### Action item
Where an entry contains an image, skip the image and print the rest exactly.

Segment Start: Records provided

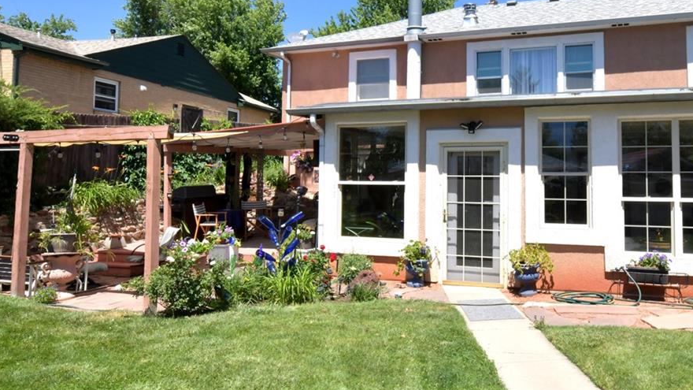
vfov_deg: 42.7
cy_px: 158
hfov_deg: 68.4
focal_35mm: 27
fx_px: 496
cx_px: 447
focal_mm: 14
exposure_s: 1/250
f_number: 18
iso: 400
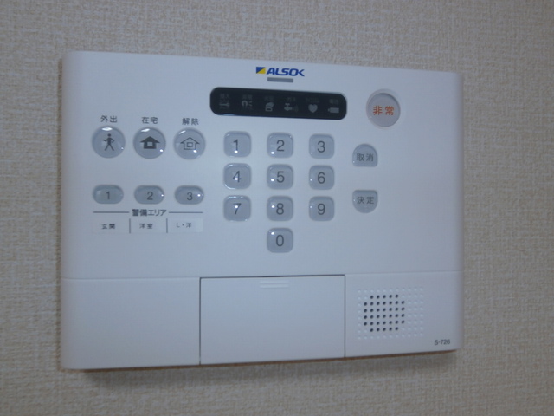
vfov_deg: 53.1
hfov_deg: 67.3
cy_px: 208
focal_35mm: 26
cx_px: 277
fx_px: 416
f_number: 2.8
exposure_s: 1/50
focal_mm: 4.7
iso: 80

Segment End: Records provided

### Completed exercise
vfov_deg: 42.7
cy_px: 158
hfov_deg: 68.4
focal_35mm: 27
fx_px: 496
cx_px: 447
focal_mm: 14
exposure_s: 1/250
f_number: 18
iso: 400
vfov_deg: 53.1
hfov_deg: 67.3
cy_px: 208
focal_35mm: 26
cx_px: 277
fx_px: 416
f_number: 2.8
exposure_s: 1/50
focal_mm: 4.7
iso: 80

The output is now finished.